ページ抜粋 =
-*-
このような工法が用いられる場合、掘削してからコンクリートが打設されるまでの間、トンネルの内周面の変位を計測して管理することが重要である。例えば、トンネルの内周面の変位を計測して、変位量が十分に小さくなったことを以て掘削後の地山が安定したと判断する。
【0003】
上記のように、トンネルの内周面の変位を計測する先行技術として、特許文献1を例示する。
特許文献1には、トンネル内を移動する移動車に搭載したレーザースキャナと、移動車の後方に設置したトータルステーションと、を用いてトンネル内壁面を計測することが開示されている。同文献に係る発明は、トンネル内のローカル座標系によって表現されるレーザースキャナの測量データ(点群データ)を、トータルステーションによる測量(レーザースキャナの位置と、移動車に設けた2点のマーカの位置)に基づいて、絶対座標系によって表現される点群データに変換することを特徴とする。
【先行技術文献】
【特許文献】
【0004】
【文献】特開2018-163063号公報
【発明の概要】
【発明が解決しようとする課題】
【0005】
特許文献1に開示されている発明は、レーザースキャナによる測量とトータルステーションによる測量を組み合わせることによって、レーザースキャナが取得した点群データの位置情報を絶対座標系に変換する必要がある。
このような構成では、レーザースキャナによって取得される点群データの位置情報の精度は、レーザースキャナからの距離に応じて変化するので、トータルステーションによってレーザースキャナの位置に関する測量の精度が十分なものであったとしても、レーザースキャナが取得する点群データの全てについて十分な精度で位置情報が取得できる訳ではない。従って、レーザースキャナが、或る地点から取得した点群データと、別の地点に移動してから取得した点群データと、は必ずしも整合がとれる訳ではなく、トンネルの掘削が進行するほどにトンネル全体を表す三次元モデルを十分な精度で生成できない。
【0006】
本発明は、上述の課題を解決するものであり、トンネルの内周面およびトンネルの各位置を表す三次元モデルを高い精度で生成する施工管理システム、及び当該システムに用いられる施工管理方法を提供する。
【課題を解決するための手段】
【0007】
本発明によれば、トンネルの坑口の近傍に定められた標定点と、前記トンネルの内周面であって且つ前記標定点を基準とする前記トンネルの長手方向の距離が互いに相違する少なくとも三箇所以上に設置されるターゲットマーカと、前記標定点が定められている坑口側から長手方向に移動され、異なる位置から前記内周面を計測する計測手段と、第一位置から行われた計測によって得られた第一の三次元点群セットと、前記第一位置とは異なる第二位置から行われた計測によって得られた第二の三次元点群セットと、を結合することに基づいて前記内周面を表す円筒モデルを生成するデータ処理手段と、を備え、前記第一の三次元点群セットは、前記標定点を基準として前記第一位置より手前側に設置された第一のターゲットマーカを表す点群と、前記標定点を基準として前記第一位置より奧方側に設置され前記第二位置より手前側に設置された第二のターゲットマーカを表す点群と、を含み、前記第二の三次元点群セットは、前記第二のターゲットマーカを表す点群と、前記標定点を基準として前記第二位置より奧方側に設置された第三のターゲットマーカを表す点群と、を含み、前記データ処理手段は、前記第二のターゲットマーカを表す点群を基準とする位置合わせをして、前記第一の三次元点群セットと前記第二の三次元点群セットを結合する、ことを特徴とするトンネルの施工管理システムが提供される。
-*-
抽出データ
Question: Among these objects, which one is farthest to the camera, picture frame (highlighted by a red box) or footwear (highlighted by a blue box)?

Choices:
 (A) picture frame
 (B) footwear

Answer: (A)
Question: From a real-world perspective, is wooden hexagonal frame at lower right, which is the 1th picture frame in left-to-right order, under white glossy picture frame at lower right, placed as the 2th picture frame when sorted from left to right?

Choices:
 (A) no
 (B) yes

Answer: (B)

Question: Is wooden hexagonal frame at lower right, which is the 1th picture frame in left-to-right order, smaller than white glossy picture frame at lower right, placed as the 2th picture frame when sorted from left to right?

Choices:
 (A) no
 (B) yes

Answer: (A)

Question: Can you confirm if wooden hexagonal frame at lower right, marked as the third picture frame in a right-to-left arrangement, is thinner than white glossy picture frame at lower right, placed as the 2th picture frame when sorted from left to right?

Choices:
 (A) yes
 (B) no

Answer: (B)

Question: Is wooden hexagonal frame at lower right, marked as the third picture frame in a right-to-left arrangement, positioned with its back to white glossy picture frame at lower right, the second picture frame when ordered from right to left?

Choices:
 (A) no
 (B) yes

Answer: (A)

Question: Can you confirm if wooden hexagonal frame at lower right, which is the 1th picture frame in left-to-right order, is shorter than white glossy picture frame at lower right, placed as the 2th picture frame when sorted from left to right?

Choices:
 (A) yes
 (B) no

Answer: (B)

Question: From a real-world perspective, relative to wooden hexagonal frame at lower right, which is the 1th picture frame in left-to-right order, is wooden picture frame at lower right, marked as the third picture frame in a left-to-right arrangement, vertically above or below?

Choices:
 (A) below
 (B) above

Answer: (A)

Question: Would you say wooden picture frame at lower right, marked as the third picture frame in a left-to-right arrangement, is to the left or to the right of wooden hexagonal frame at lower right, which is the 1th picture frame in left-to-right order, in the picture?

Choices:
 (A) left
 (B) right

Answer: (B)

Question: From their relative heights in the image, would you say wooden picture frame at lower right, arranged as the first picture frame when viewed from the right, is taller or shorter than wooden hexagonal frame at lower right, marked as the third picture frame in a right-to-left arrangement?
-*-
上のページ抜粋を、「特許文献1には、トンネル内を」という語句のあるところから書き始め、「を十分な精度で生成できない。」まで書いたところで止めて、一字も変えずに書き写しなさい。

特許文献1には、トンネル内を移動する移動車に搭載したレーザースキャナと、移動車の後方に設置したトータルステーションと、を用いてトンネル内壁面を計測することが開示されている。同文献に係る発明は、トンネル内のローカル座標系によって表現されるレーザースキャナの測量データ(点群データ)を、トータルステーションによる測量(レーザースキャナの位置と、移動車に設けた2点のマーカの位置)に基づいて、絶対座標系によって表現される点群データに変換することを特徴とする。
【先行技術文献】
【特許文献】
【0004】
【文献】特開2018-163063号公報
【発明の概要】
【発明が解決しようとする課題】
【0005】
特許文献1に開示されている発明は、レーザースキャナによる測量とトータルステーションによる測量を組み合わせることによって、レーザースキャナが取得した点群データの位置情報を絶対座標系に変換する必要がある。
このような構成では、レーザースキャナによって取得される点群データの位置情報の精度は、レーザースキャナからの距離に応じて変化するので、トータルステーションによってレーザースキャナの位置に関する測量の精度が十分なものであったとしても、レーザースキャナが取得する点群データの全てについて十分な精度で位置情報が取得できる訳ではない。従って、レーザースキャナが、或る地点から取得した点群データと、別の地点に移動してから取得した点群データと、は必ずしも整合がとれる訳ではなく、トンネルの掘削が進行するほどにトンネル全体を表す三次元モデルを十分な精度で生成できない。